Jean set her jaw. “Someone did. Me. Eventually, I learned to recognize her rages coming on and to disappear.” She tried to make a joke of it. “Not into the cupboard, of course. I had much pleasanter hiding places.”

He let go of her hand, but only long enough to pull her up and nestle her close against his side. His skin was hot against hers. Even under the coverlet she’d gotten chilled. “It’s a pity she’s dead,” he said. “I missed the chance to tell her off properly.”

A spurt of manic laughter escaped Jean. “She’d been forced into a life she didn’t want, you see. And that made her…”

“Cruel? Tyrannical? Heartless? No, she allowed herself to be those things.”

“But I was…”

“Blameless. You do know that, don’t you?” He looked down, his eyes boring into hers.

“I can be annoying,” Jean said in a small voice. “You’ve said so.”

His arm tightened around her. “Do you equate me with your horrible mother?”

“No, of course not. It’s just that…”

“Just nothing. You were a child, her child. You deserved her love and care. And to be shielded from her unhappiness. My God, who knows that better than you? Didn’t you teach me that very lesson with Geoffrey?”

Tears welled up. Jean tried to stop them. Crying had always brought reprisals in her childhood.
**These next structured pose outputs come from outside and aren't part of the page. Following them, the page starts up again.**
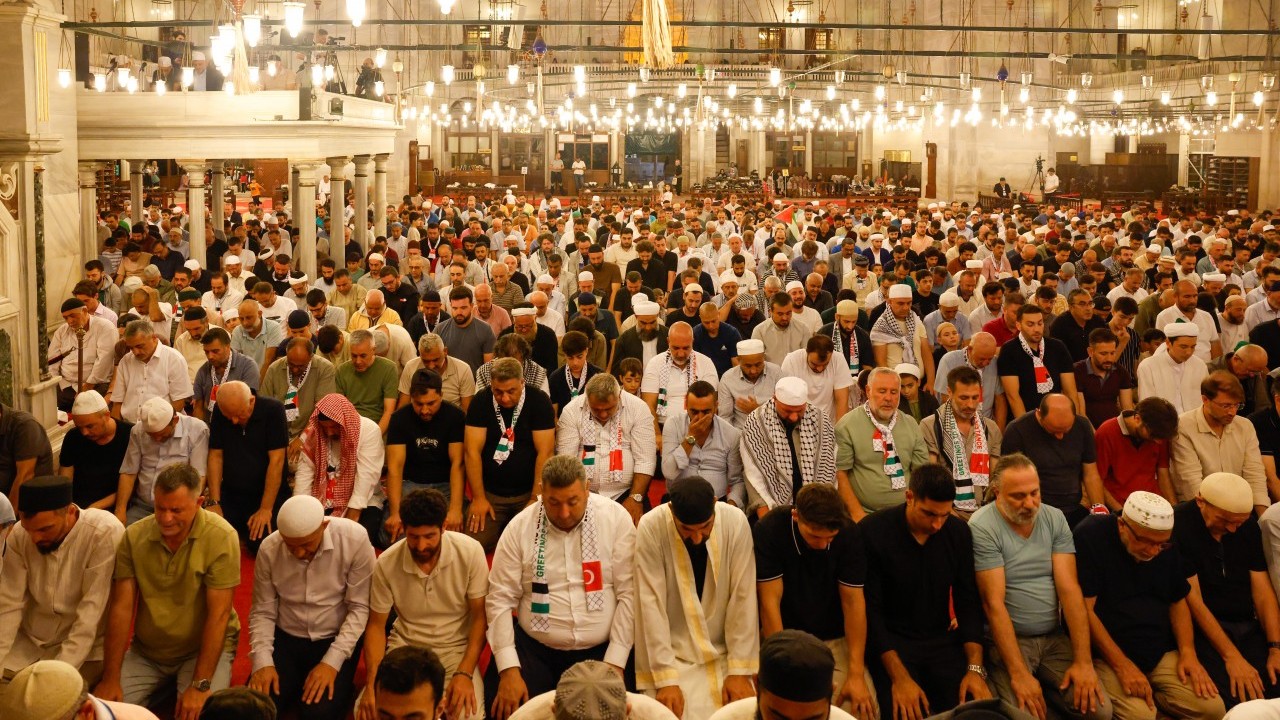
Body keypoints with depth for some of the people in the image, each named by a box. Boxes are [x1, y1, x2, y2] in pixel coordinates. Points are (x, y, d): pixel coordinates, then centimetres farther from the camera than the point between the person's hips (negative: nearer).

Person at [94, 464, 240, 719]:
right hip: (146, 651, 4)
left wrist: (200, 685, -24)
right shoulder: (134, 536, -7)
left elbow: (219, 614, -21)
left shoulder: (221, 537, -19)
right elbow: (121, 607, -7)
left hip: (203, 648, -3)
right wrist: (110, 678, -13)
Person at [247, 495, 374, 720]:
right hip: (286, 638, 2)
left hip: (336, 640, -2)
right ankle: (295, 686, 13)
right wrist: (262, 661, -16)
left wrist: (332, 661, -22)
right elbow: (263, 612, -2)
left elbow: (360, 608, -15)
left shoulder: (355, 539, -20)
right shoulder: (269, 549, -12)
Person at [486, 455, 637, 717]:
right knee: (512, 712, -13)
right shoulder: (520, 526, -3)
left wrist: (615, 664, -11)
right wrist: (509, 670, -11)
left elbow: (629, 593, -6)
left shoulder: (616, 518, -6)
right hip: (534, 650, 1)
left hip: (601, 650, -1)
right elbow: (500, 600, -3)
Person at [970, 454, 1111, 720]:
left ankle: (1044, 690, 11)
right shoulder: (982, 527, -13)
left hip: (1055, 637, 5)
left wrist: (1083, 661, -11)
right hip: (1008, 639, -4)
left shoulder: (1055, 519, 3)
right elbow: (994, 602, -16)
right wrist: (1019, 674, -21)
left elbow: (1069, 588, -3)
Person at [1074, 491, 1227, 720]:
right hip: (1106, 655, -6)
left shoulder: (1166, 547, 6)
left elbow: (1178, 602, 16)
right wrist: (1123, 666, -19)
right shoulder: (1090, 537, -14)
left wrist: (1188, 652, 0)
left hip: (1162, 654, 6)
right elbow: (1084, 609, -16)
Benjamin simply pulled her closer and wrapped his other arm around her. “I could weep with you for such a childhood,” he said.
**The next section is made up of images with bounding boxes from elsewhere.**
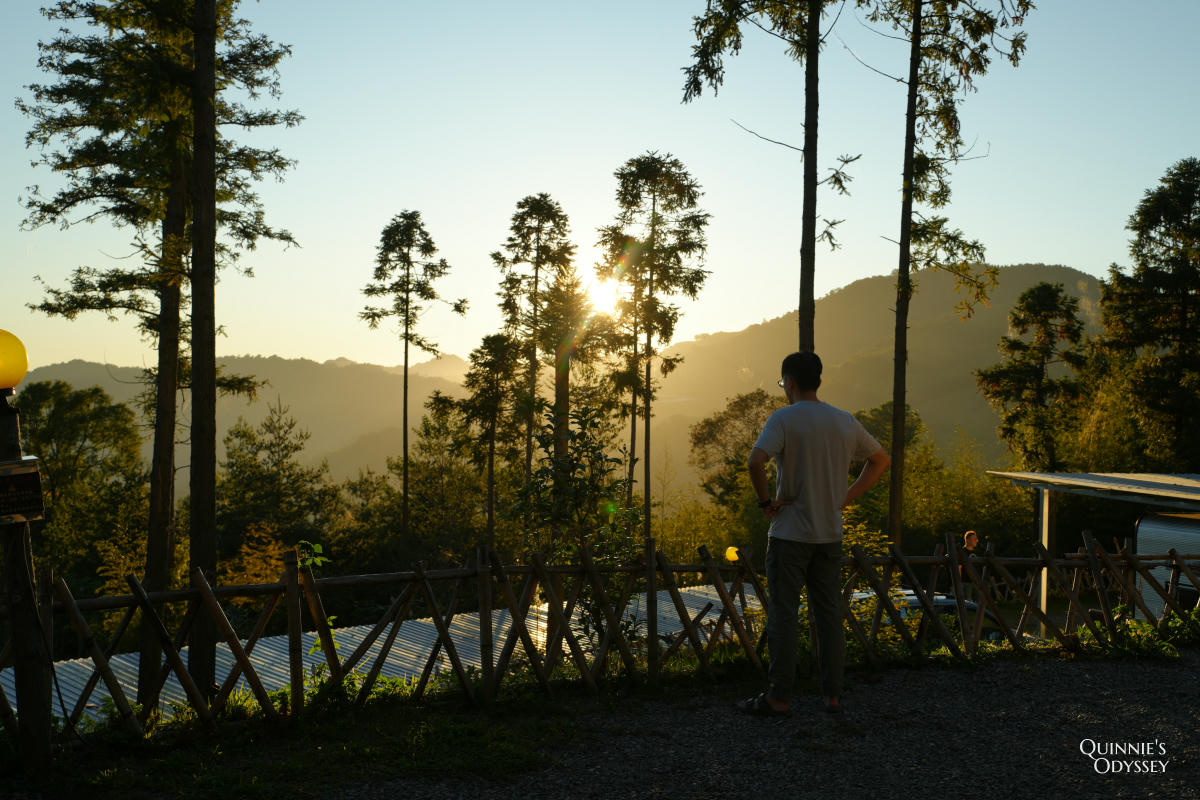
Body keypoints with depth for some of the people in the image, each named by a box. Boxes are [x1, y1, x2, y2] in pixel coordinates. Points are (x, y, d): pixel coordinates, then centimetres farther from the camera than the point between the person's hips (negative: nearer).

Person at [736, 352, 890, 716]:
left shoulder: (783, 419, -11)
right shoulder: (845, 422, 8)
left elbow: (756, 460, -27)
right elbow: (881, 460, 20)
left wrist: (764, 500, -12)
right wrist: (846, 498, 15)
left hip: (789, 534, -5)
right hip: (830, 535, 5)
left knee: (782, 615, 1)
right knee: (829, 615, 10)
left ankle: (779, 696, 4)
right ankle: (832, 695, 16)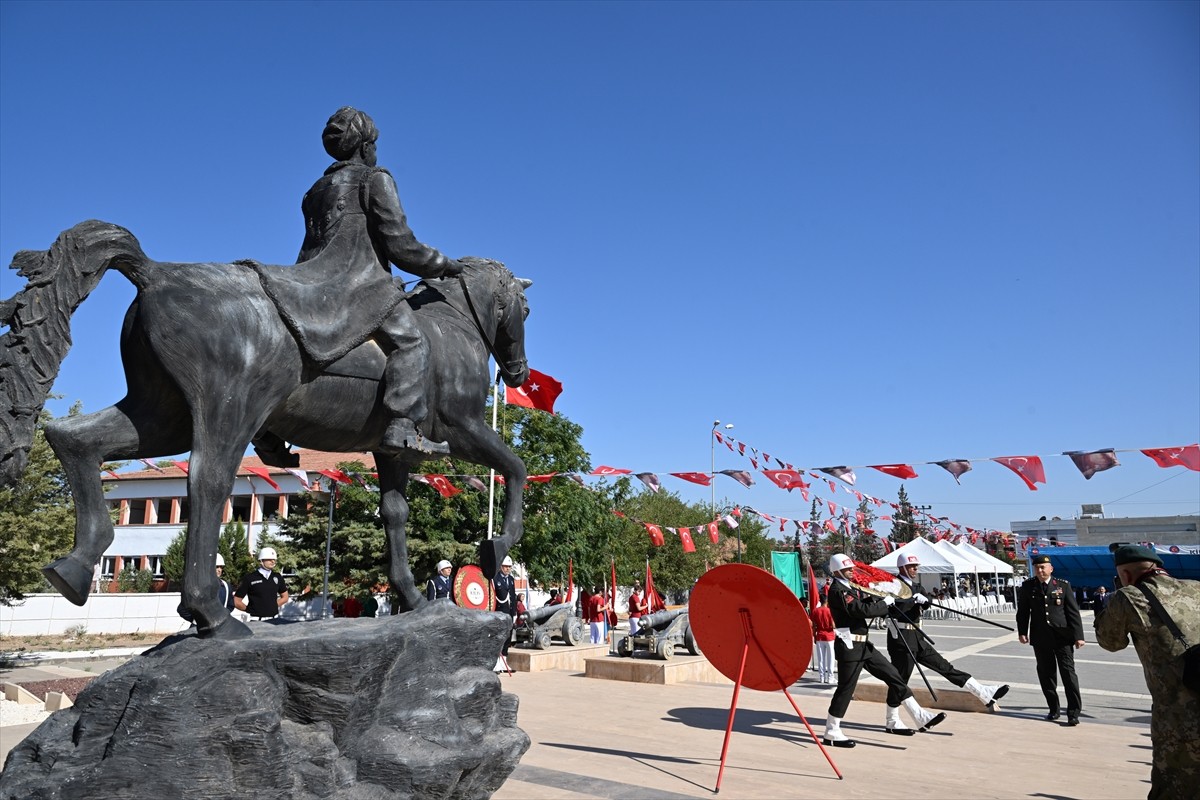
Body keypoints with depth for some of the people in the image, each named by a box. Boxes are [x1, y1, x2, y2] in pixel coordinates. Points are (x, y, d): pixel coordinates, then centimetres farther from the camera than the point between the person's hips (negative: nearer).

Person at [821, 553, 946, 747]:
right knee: (846, 688, -4)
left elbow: (868, 602, 12)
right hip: (849, 646, -10)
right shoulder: (837, 590, -16)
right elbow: (862, 610, -23)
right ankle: (831, 732, 7)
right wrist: (885, 603, -12)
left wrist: (885, 599, -3)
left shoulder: (850, 588, 17)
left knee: (892, 675, 10)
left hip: (863, 644, 10)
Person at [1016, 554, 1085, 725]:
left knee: (1068, 672, -3)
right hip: (1040, 638, 2)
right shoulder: (1027, 586, 3)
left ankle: (1074, 712, 3)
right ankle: (1054, 709, 20)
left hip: (1062, 635, -2)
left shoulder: (1063, 585, -1)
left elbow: (1073, 611, -1)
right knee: (1046, 673, 8)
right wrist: (1022, 631, -2)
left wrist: (1078, 635, -5)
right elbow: (1023, 611, 7)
Jean choked on a sob. He held her tighter. She couldn’t hold back then; she leaned on him and cried.

It was like a tempest blowing through her. Her body shook. Her breath came in gasps. The tears seemed never-ending. Each time she thought she could stop, another sob rose in her throat. The small, frantic inner voice insisting this was forbidden went unheeded. She was swept away, shattered.

When, at long last, the weeping tapered off, Jean felt not better but…emptied. As if all those tears had hollowed her out. She drew back and took stock of her situation. She’d confessed her shameful secret. She’d turned a romantic interlude into a melodrama. But she had no emotion left for embarrassment. What was done was done. No choice but to go on. She cleared her throat and took control of her voice. “Your shoulder is wet.”
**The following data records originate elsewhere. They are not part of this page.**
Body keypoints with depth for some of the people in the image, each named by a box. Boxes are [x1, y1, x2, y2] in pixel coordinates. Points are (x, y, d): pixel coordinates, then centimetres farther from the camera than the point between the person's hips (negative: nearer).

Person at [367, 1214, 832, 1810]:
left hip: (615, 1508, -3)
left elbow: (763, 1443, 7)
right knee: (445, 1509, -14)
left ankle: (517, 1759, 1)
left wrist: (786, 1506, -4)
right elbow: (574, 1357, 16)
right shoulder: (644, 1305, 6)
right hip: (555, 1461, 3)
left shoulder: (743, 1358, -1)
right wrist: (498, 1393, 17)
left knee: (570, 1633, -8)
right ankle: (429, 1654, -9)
“So is your face,” Benjamin replied. He pulled up a corner of the sheet and dried both.

When it came to her running nose, Jean revolted. “Not on the bed linens!”

“I have no handkerchief at hand.”

“It doesn’t matter.” She tried to snuffle discreetly, then had to stifle a soft protest when he let her go and got up.

Benjamin walked across the room, naked in the wavering candlelight, and fetched a handkerchief from the wardrobe. Turning, he brought it back.